Münih’te devlet ve hükümet yetkililerinin de katılımıyla düzenlenen güvenlik konferansının raporunda ‘10 küresel güvenlik riski’ sıralandı. ‘Türkiye’deki referandumun ardından ülkedeki olağanüstü durumun resmileşmesi’ de risklerden biri.
Münih Güvenlik Konferansı’nın ‘Güvenlik Raporu’nda, Türkiye’de 16 Nisan’da yapılacak anayasa referandumu “2017’deki 10 güvenlik tehdidinden biri” olarak gösterildi.
Konferansı yerinde izleyen Hürriyet yazarı Murat Yetkin bugünkü yazısında raporda 2017 yılındaki küresel tehditlerin 10 madde halinde sıralandığını belirtti. Yetkin’in aktardığına göre Türkiye’de başkanlık sistemine geçişi öngören anayasa değişikliği teklifi de bu ‘küresel tehditler’ arasında yer alıyor. Bu anayasa değişikliği teklifi için 16 Nisan’da yapılacak referandum, raporun küresel tehditler bölümünün sekizinci sırasında yer alıyor.
Murat Yetkin yazısına şöyle başlıyor:
“Münih Güvenlik Konferansı Donald Trump’ın ABD Başkanı seçilmesi ardından yeniden kurulmakta olan uluslararası dengeleri tartışırken 2017’deki küresel güvenlik risklerini de tartışıyor.

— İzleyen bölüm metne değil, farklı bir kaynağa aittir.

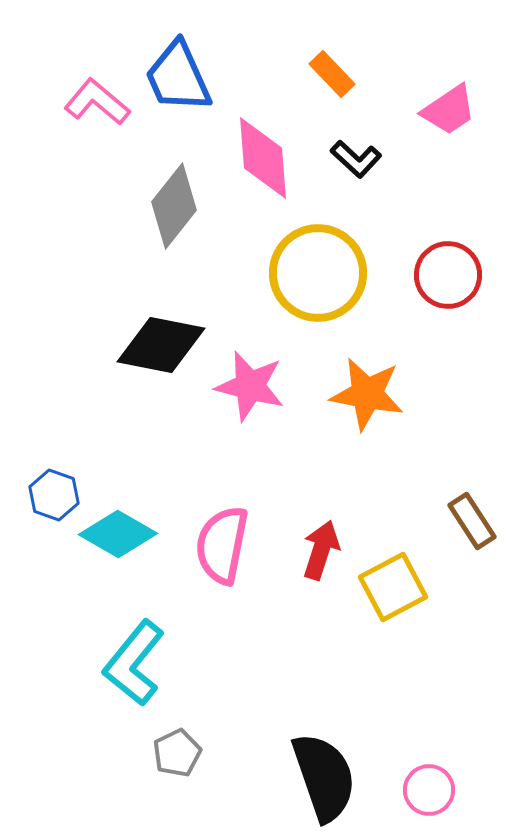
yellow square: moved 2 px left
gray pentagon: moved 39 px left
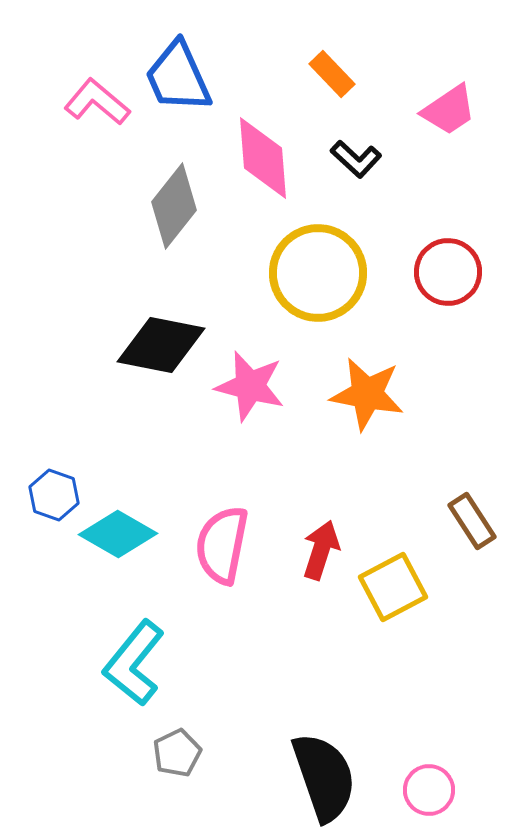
red circle: moved 3 px up
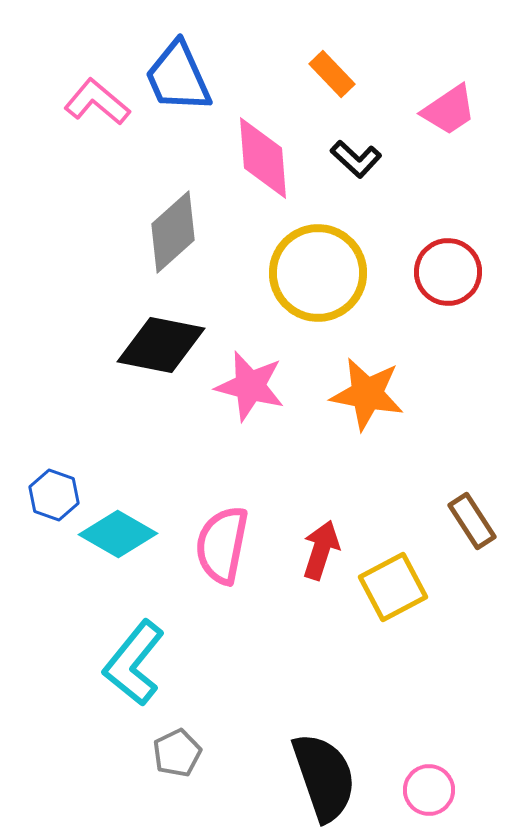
gray diamond: moved 1 px left, 26 px down; rotated 10 degrees clockwise
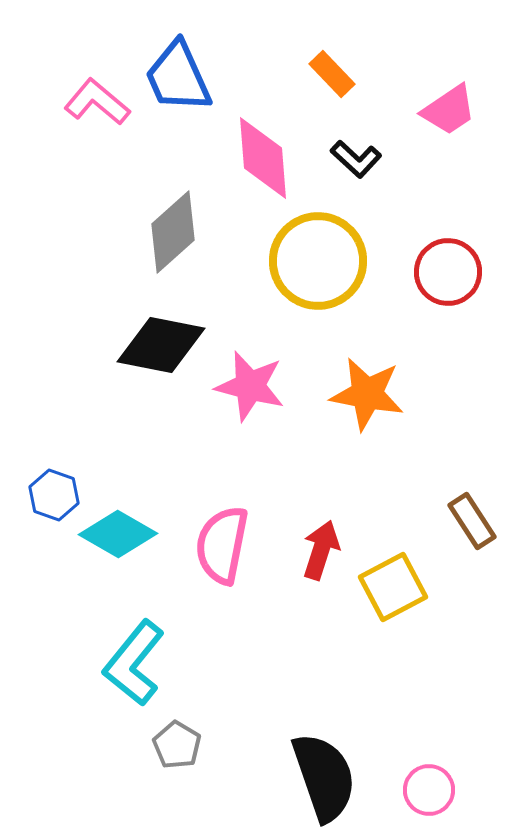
yellow circle: moved 12 px up
gray pentagon: moved 8 px up; rotated 15 degrees counterclockwise
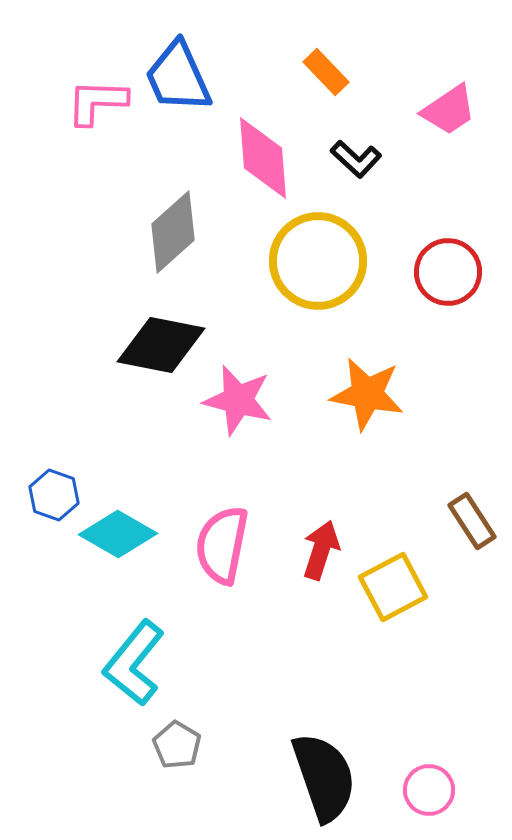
orange rectangle: moved 6 px left, 2 px up
pink L-shape: rotated 38 degrees counterclockwise
pink star: moved 12 px left, 14 px down
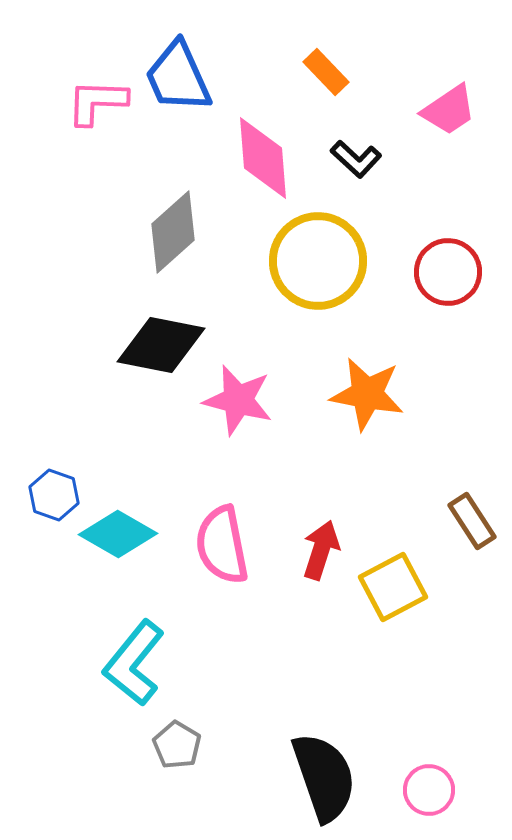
pink semicircle: rotated 22 degrees counterclockwise
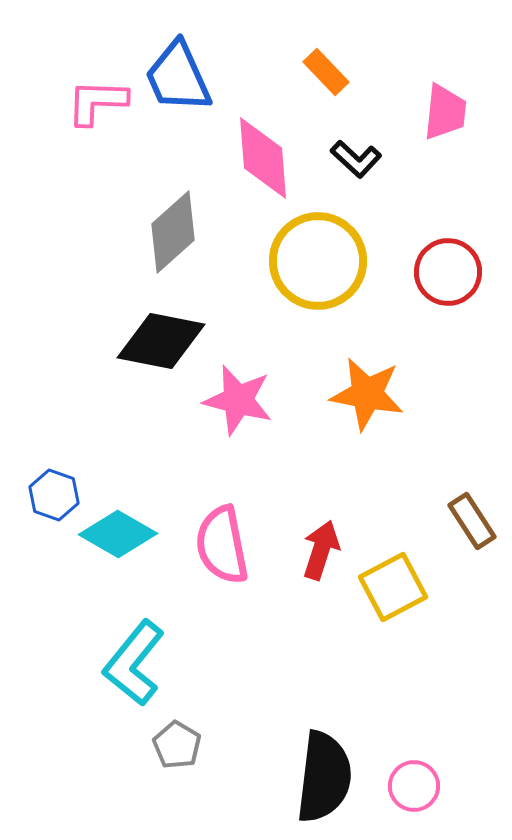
pink trapezoid: moved 4 px left, 2 px down; rotated 50 degrees counterclockwise
black diamond: moved 4 px up
black semicircle: rotated 26 degrees clockwise
pink circle: moved 15 px left, 4 px up
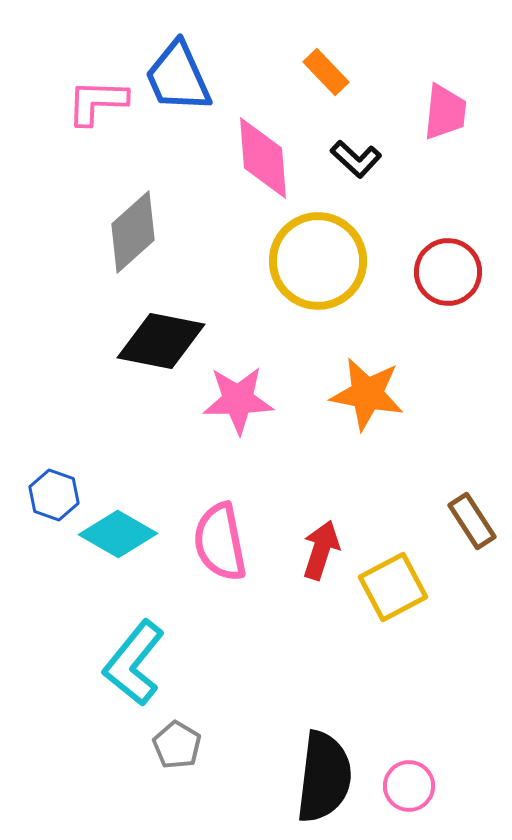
gray diamond: moved 40 px left
pink star: rotated 16 degrees counterclockwise
pink semicircle: moved 2 px left, 3 px up
pink circle: moved 5 px left
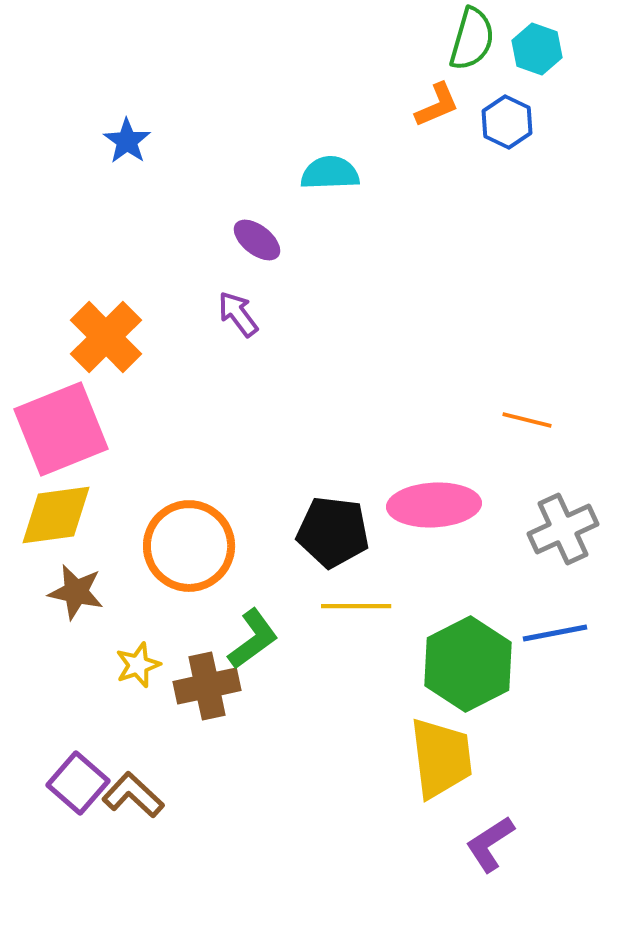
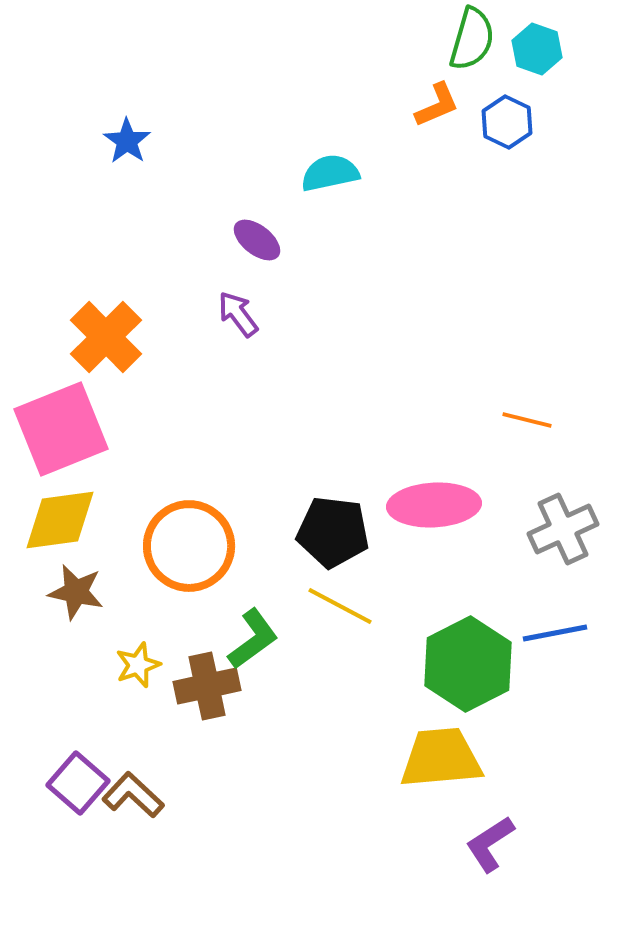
cyan semicircle: rotated 10 degrees counterclockwise
yellow diamond: moved 4 px right, 5 px down
yellow line: moved 16 px left; rotated 28 degrees clockwise
yellow trapezoid: rotated 88 degrees counterclockwise
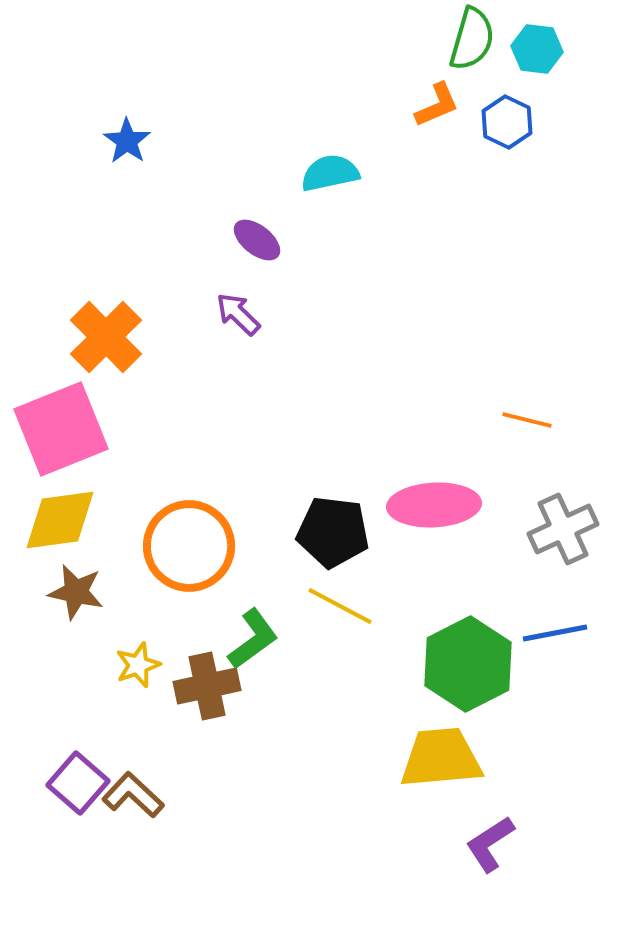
cyan hexagon: rotated 12 degrees counterclockwise
purple arrow: rotated 9 degrees counterclockwise
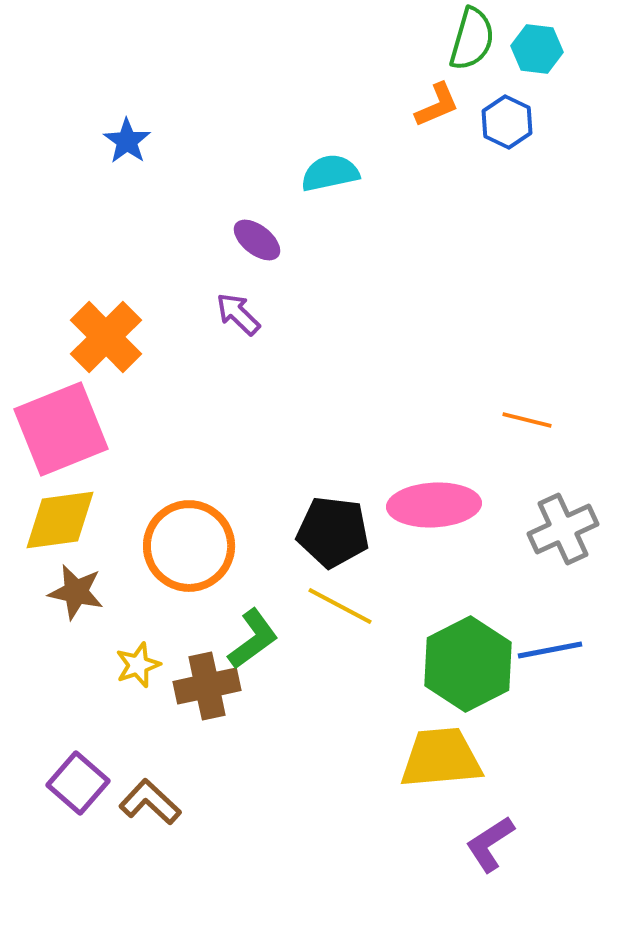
blue line: moved 5 px left, 17 px down
brown L-shape: moved 17 px right, 7 px down
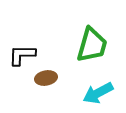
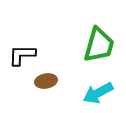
green trapezoid: moved 7 px right
brown ellipse: moved 3 px down
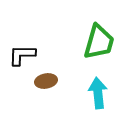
green trapezoid: moved 3 px up
cyan arrow: rotated 112 degrees clockwise
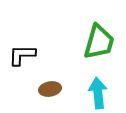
brown ellipse: moved 4 px right, 8 px down
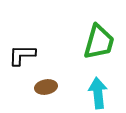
brown ellipse: moved 4 px left, 2 px up
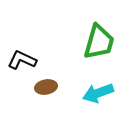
black L-shape: moved 5 px down; rotated 24 degrees clockwise
cyan arrow: rotated 104 degrees counterclockwise
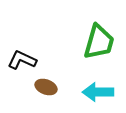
brown ellipse: rotated 30 degrees clockwise
cyan arrow: moved 1 px up; rotated 20 degrees clockwise
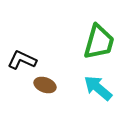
brown ellipse: moved 1 px left, 2 px up
cyan arrow: moved 4 px up; rotated 40 degrees clockwise
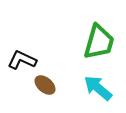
brown ellipse: rotated 20 degrees clockwise
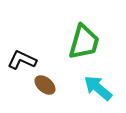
green trapezoid: moved 15 px left
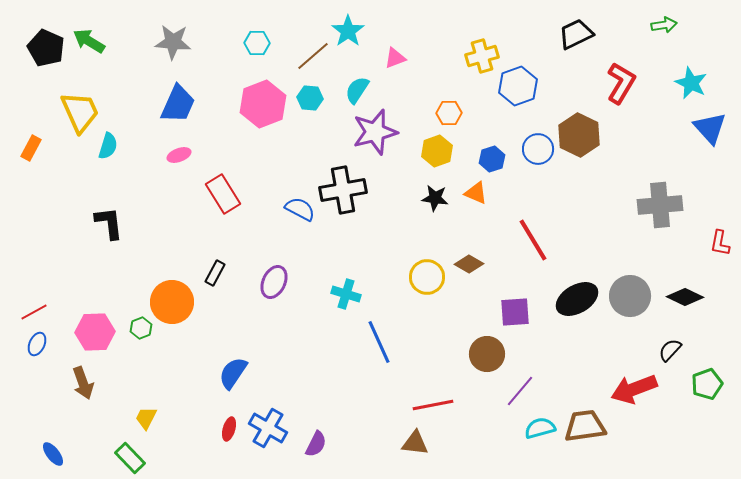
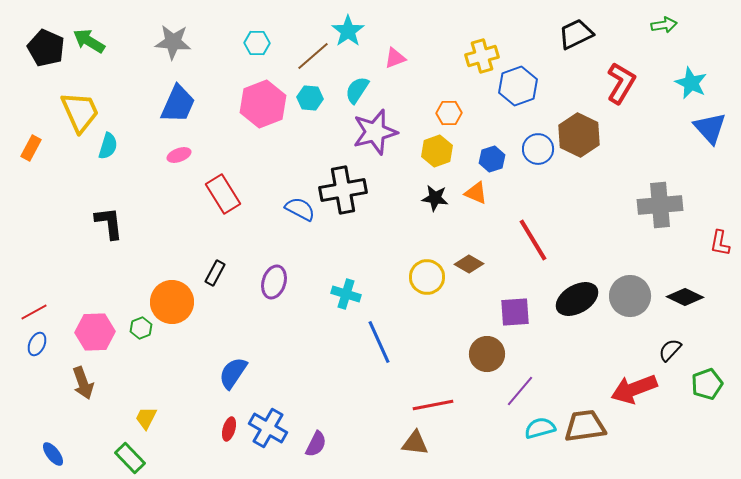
purple ellipse at (274, 282): rotated 8 degrees counterclockwise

Bu çerçevede Konferans raporunda Avrasya Grubu tarafından hazırlanan “İlk 10” listesine de yer verilmiş.
Avrasya Grubu, New York merkezli, risk analizleri yapan bir vakıf şirketi. Münih Konferansı düzenleyicileri grubun analizini aynen alıp Konferans raporunda yer vermişler.
O liste bizi çok ilgilendiriyor.”
Ardından bu listede yer alan güvenlik risklerini sıralayan Yetkin, 8. Sırada Türkiye’nin olduğuna dikkat çekiyor:
“Cumhurbaşkanı Recep Tayyip Erdoğan’ın olağanüstü hal üzerinden günlük işler üzerindeki etkisini artırıp bunu da referandum üzerinden ‘resmileştireceğine’ listede 8’inci sırada yer verilmiş. Bu durumun ülkenin ekonomik sorunlarının yanı sıra, komşuları ve Avrupa ile ilişkilerdeki gerilimleri artırabileceği iddia ediliyor.”